Task statement:
Reproduce every one of the lines below verbatim, omitting the pictures from your output.
>> start Listed entries
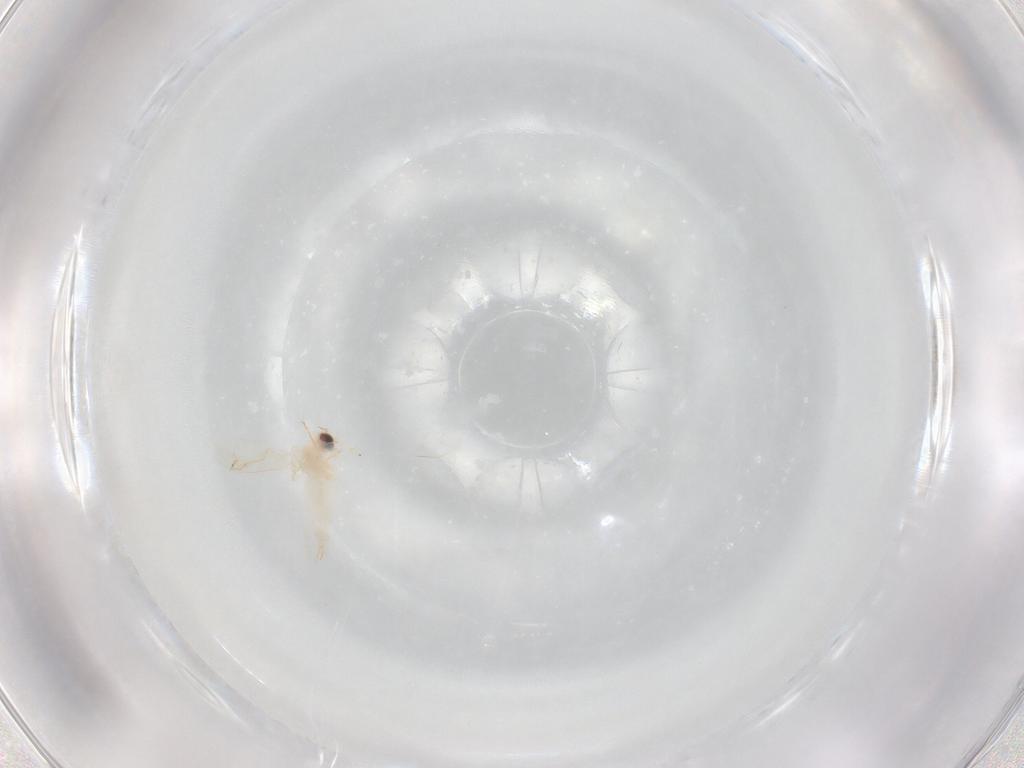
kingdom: Animalia
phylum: Arthropoda
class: Insecta
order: Hemiptera
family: Aleyrodidae
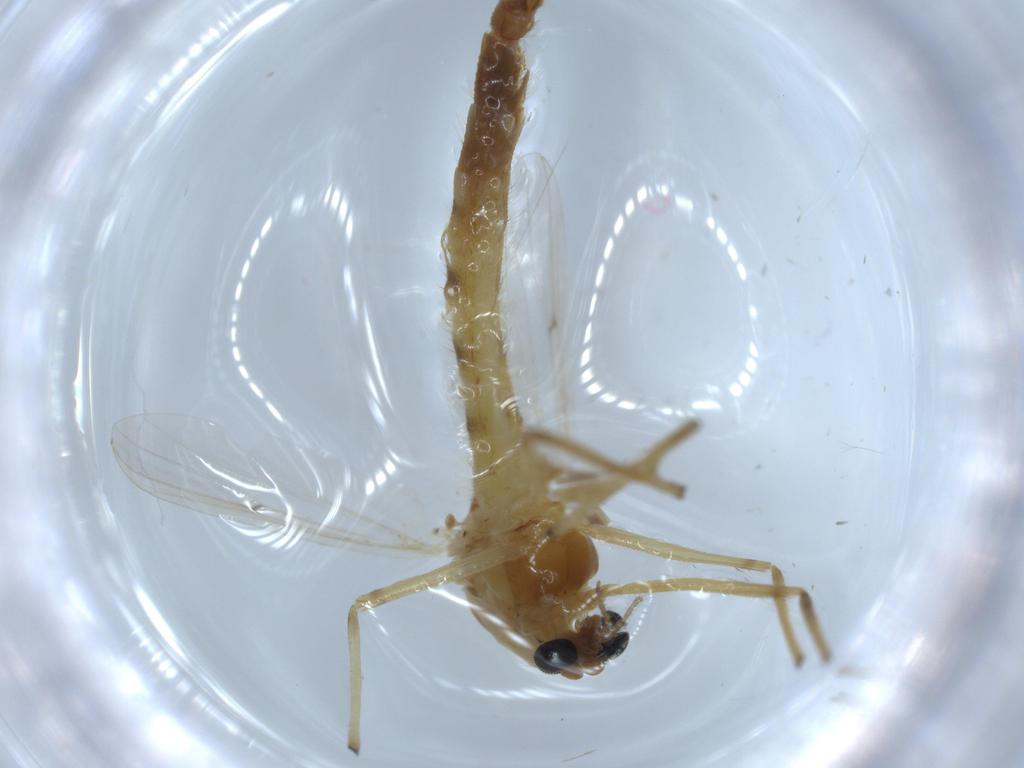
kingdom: Animalia
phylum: Arthropoda
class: Insecta
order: Diptera
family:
>> end Listed entries
Written solution:
kingdom: Animalia
phylum: Arthropoda
class: Insecta
order: Hemiptera
family: Aleyrodidae
kingdom: Animalia
phylum: Arthropoda
class: Insecta
order: Diptera
family:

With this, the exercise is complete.